5,5 miliona dolarów zajęła prokuratura na bankowych kontach ukraińskich spółek założonych w Polsce. To działania w śledztwie w sprawie prania brudnych pieniędzy prowadzonym przez podkarpacki wydział Prokuratury Krajowej.
Według prokuratury, spółki powstały tylko po to, by przepuszczać przez nie pieniądze. Śledczy mówią, że to "podmioty - słupy". W polskich rejestrach wskazano, że działają w branży spożywczej, ale nie prowadziły takiej działalności. "Z ustaleń postępowania wynika, że sprawcy, wystawiając fałszywe faktury, dokonywali uwiarygodnienia płatności pomiędzy spółkami, a tym samym legalizowali środki pieniężne z nielegalnych źródeł finansowania" - zaznaczyła PK.
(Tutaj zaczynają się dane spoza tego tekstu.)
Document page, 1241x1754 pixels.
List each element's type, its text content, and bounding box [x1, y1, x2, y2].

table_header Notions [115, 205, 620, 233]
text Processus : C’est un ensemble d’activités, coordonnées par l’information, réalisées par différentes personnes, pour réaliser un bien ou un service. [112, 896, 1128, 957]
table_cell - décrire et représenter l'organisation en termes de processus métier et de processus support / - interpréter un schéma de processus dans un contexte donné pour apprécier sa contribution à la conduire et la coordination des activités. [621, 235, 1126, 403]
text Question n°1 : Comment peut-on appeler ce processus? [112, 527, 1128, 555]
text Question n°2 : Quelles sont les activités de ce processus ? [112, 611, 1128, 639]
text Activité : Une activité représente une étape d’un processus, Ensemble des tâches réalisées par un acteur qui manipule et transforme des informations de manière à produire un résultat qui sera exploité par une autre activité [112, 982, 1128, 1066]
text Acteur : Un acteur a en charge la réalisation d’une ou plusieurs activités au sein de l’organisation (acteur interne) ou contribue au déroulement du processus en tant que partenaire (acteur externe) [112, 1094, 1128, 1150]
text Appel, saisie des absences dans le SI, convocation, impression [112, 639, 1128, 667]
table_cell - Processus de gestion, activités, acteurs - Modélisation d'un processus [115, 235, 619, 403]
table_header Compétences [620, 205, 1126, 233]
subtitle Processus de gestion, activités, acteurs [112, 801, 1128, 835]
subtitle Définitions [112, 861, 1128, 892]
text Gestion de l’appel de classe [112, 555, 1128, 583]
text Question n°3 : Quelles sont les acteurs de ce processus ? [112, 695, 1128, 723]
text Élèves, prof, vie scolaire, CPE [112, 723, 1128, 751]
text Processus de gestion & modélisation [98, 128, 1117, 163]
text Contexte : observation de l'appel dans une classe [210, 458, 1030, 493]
Właścicielami fikcyjnych firm są obywatele Ukrainy. Prokuratura wydała postanowienia o postawieniu zarzutów 6 osobom. Są one teraz poszukiwane. Śledczy chcą, by poza praniem brudnych pieniędzy odpowiedziały za udział w zorganizowanej grupie przestępczej i m.in. fałszowanie dokumentacji skarbowej.
Trwa ustalanie, jakie jest źródło pranych przez ukraińskie spółki pieniędzy.
Podejrzanym może grozić do 15 lat więzienia.